Author : Faruq Zamani
Publisher : LEARN ALCHEMICAL PRESS
Page : 280 pages
File Size : 48,48 MB
Release :
Category : History
ISBN :
The Sumerian people once inhabited the region near the Persian Gulf, known as Iraq. Greeks called this country Mesopotamia, which means the land between the rivers, as the Euphrates and Tigris, rising in Anatolia, flowed through Syria and Iraq before discharging into the Persian Gulf. 'Simurrum' is the name given to the northern region by the Semitic peoples later, like the word Sumerian, which was later used for the southern region. According to the Sumerians, their land was called Kien-gi, or 'land of the lordly En,' after the priest-king of Sumer (En). Sometime after 4000 BC, the Sumerians moved to this coastal area, but it's unclear from where they came. There is no connection between their language and any other language spoken in the region. After sailing upriver from the Persian Gulf, they migrated inland from the coastal area. On the other hand, Sumerians came from the northeast of Mesopotamia and traveled down the river to the south. 'Simurrum' could indicate that the Sumerians once lived in the northern region. The Sumerians must have encountered people who had already settled in the Persian Gulf area for a long time when they entered since a few cities had names that did not match Sumerians but were most likely derived from an unknown language. Examples include Uruk, Ešnunna, and Shuruppak.
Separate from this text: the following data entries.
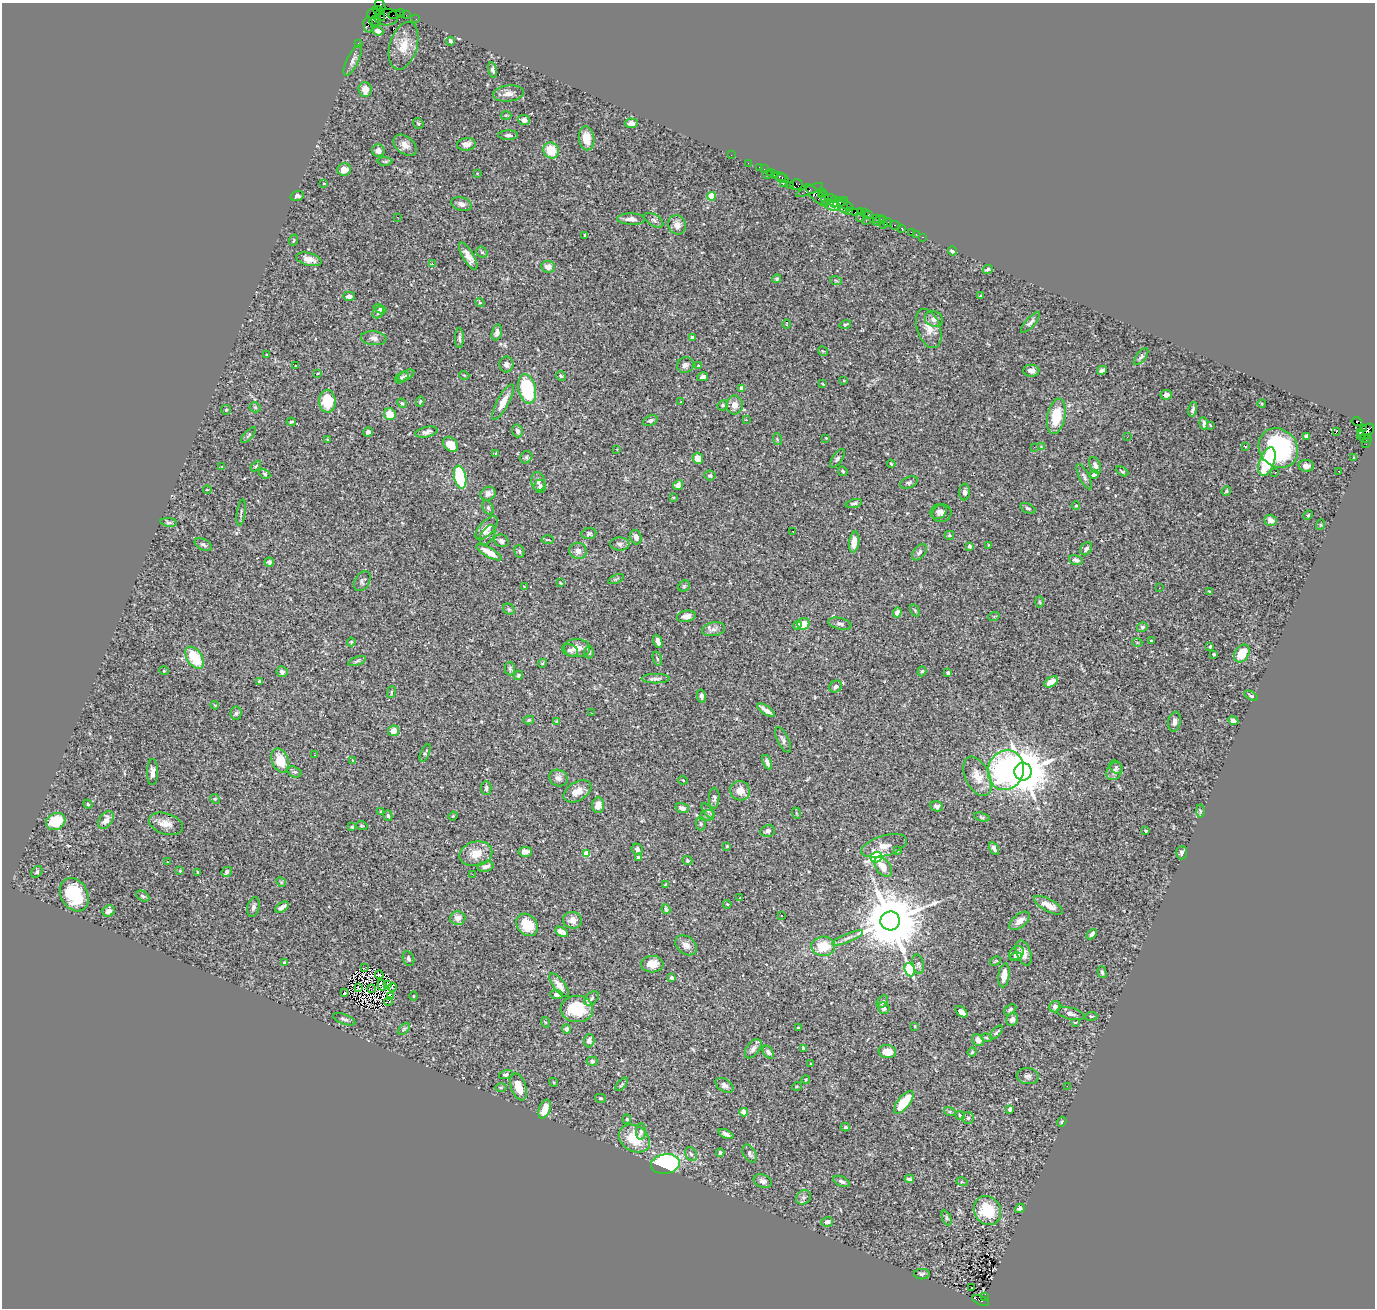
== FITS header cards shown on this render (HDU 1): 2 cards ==
NAXIS1  =                 1373
NAXIS2  =                 1306

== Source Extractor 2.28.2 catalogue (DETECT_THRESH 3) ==
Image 1373 x 1306 px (HDU 1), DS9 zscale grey, 1 PNG px = 1 image px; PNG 1377 x 1310 px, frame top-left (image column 1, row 1306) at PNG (2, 3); each listed source drawn as its Kron ellipse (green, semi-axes under 4 px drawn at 4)
Background 1.27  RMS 0.027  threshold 0.0821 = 3 sigma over >= 5 px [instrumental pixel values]
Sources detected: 456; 2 with non-positive FLUX_AUTO (blend fragments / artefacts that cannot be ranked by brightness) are neither listed nor drawn; the other 454 listed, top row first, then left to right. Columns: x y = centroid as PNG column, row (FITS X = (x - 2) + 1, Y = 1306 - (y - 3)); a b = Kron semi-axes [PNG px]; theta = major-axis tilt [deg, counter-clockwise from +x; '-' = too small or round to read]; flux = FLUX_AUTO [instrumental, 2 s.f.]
Similarly, Buranuna, the name of the Euphrates River, makes no sense in Sumerian, whereas Idigna, the name of the Tigris River, might be explained as 'the blue river. Farmers had established small settlements along these two great rivers during the fifth millennium BC. To irrigate agricultural crops, they diverted water from rivers through canals. There was little rainfall in this area, and the sun burned mercilessly during the summer months, so everyone lived entirely off floodwater from the rivers. The rivers could be dangerous, though, as the land was flat, and there was always the danger that the river would overflow its banks and change its course, inundating new areas and destroying crops and water supplies. The great rivers carried silt through the plain, forming swamps along the Persian coast. Here, the inhabitants grew cane for making little reed houses for the gods. God Enki was responsible for this domain. He brought civilization to the Sumerians and lived underground in a freshwater residence, the Abzu, located below the earth's surface but above the ocean's saltwater expanse.